ハーブの歴史
ハーブをお茶にして飲む歴史は、まさに欧米の生活の知恵の集大成ということができます。
古いものとしては古代エジプトのパピルスにハーブを活用していたことが記されています。
アロエが健胃薬として使われていたとされています。
この他にも、コリアンダー、ザクロ、センナ、タイム、ヨモギ、ペパーミント、バジル、サフランなどが既に効果のあるハーブとして使われていたと言われています。
インドにおいても紀元前2350年ごろのインダス文明の時代に「アーユル・ヴェーダ」に薬草とその効能がまとめられています。
その他、紀元前の中国やギリシャでもハーブを薬として用いられたという記録が発見されています。
ローマ時代に入り一世紀には実証的な本草書として「マテリア・メディカ」に約600種の薬草が記されました。
現存する最古の本草書で16世紀に至るまで、影響を与えたといわれています。
ローマ帝国は最大時にはブリテン(イギリス)にまで勢力を広げ、ローマの兵士たちがハーブを携えることにより、ハーブがヨーロッパ全土に広まったとされています。

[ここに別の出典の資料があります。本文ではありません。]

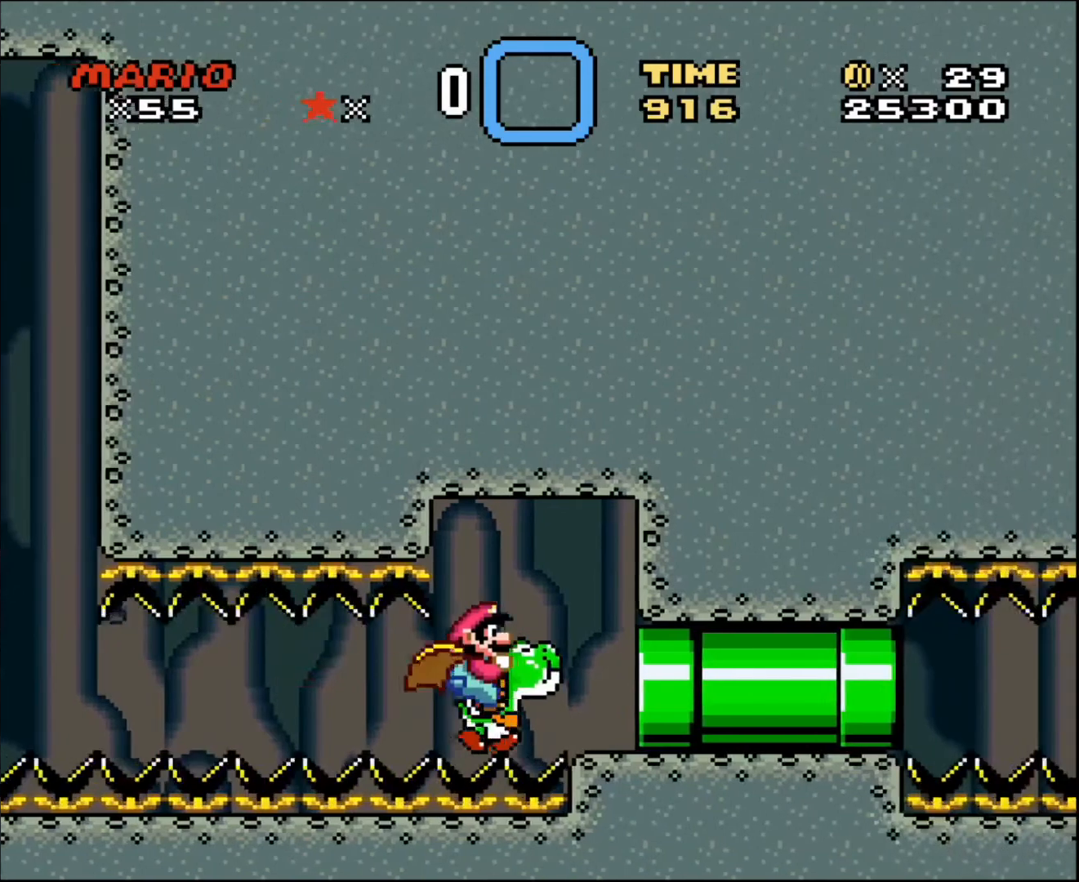
{"buttons": [], "events": []}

比較的新しいアンデルセンの童話には、びしょぬれになって帰ってきた男の子にお母さんが「ニワトコのお茶」(エルダー・フラワー)を飲ませるくだりがあります。
これにより、エルダーには体を温める効果があることが、一般的になっていたことがうかがえます。
また、イタリアのフィレンツェの街角には、今でも13世紀から続くハーブ薬局があります。

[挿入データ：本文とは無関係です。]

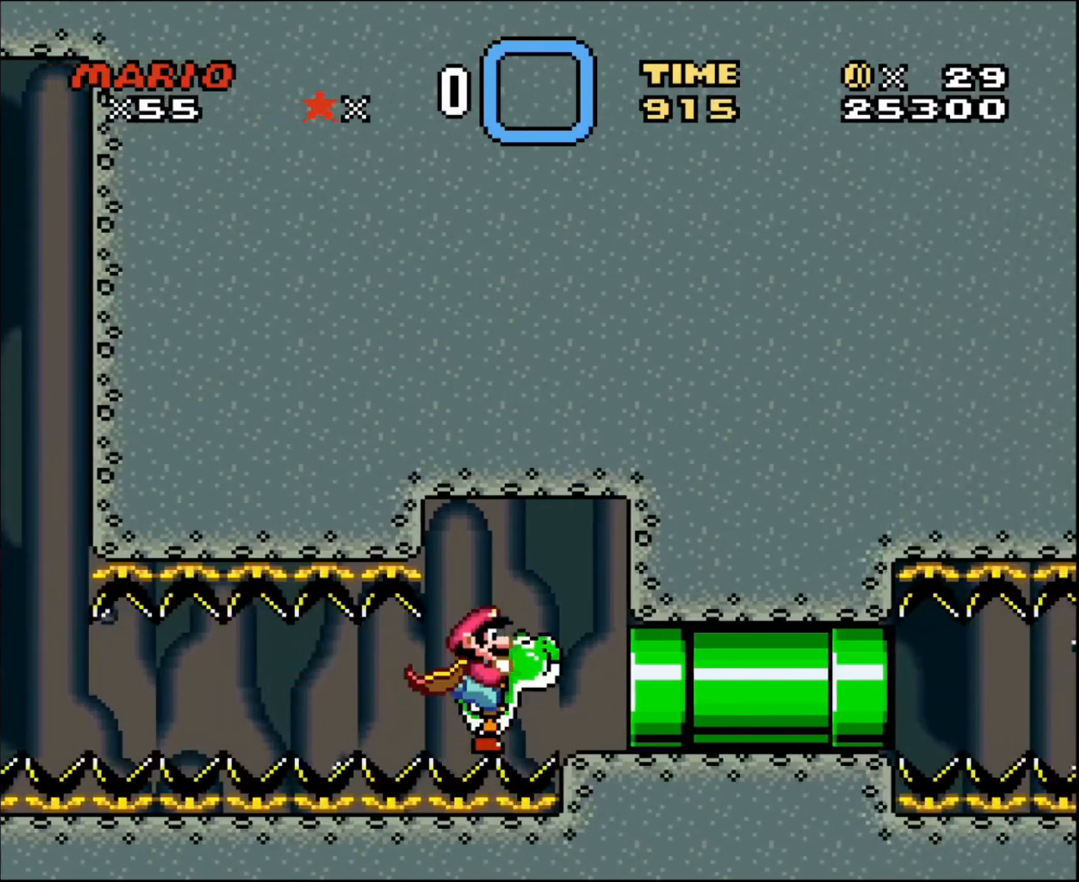
{"buttons": ["DPAD_DOWN"], "events": [[133, "DPAD_DOWN", "down"]]}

これは、今から700年以上も前に、修道士たちが庭に薬草となるハーブを植え、そのエッセンスを取り出して人々に与えていたころからの由緒ある薬局です。
一方、アメリカ大陸でも、定住型の先住民族が暮らすニューメキシコに行くと、野原に咲くハーブを刈り取って乾燥させている風景に出くわすことがあり、先住民族がハーブを薬にしていたと言われています。
このように、欧米では古くからのハーブを薬のように用いる伝統があり、それは今でも受け継がれています。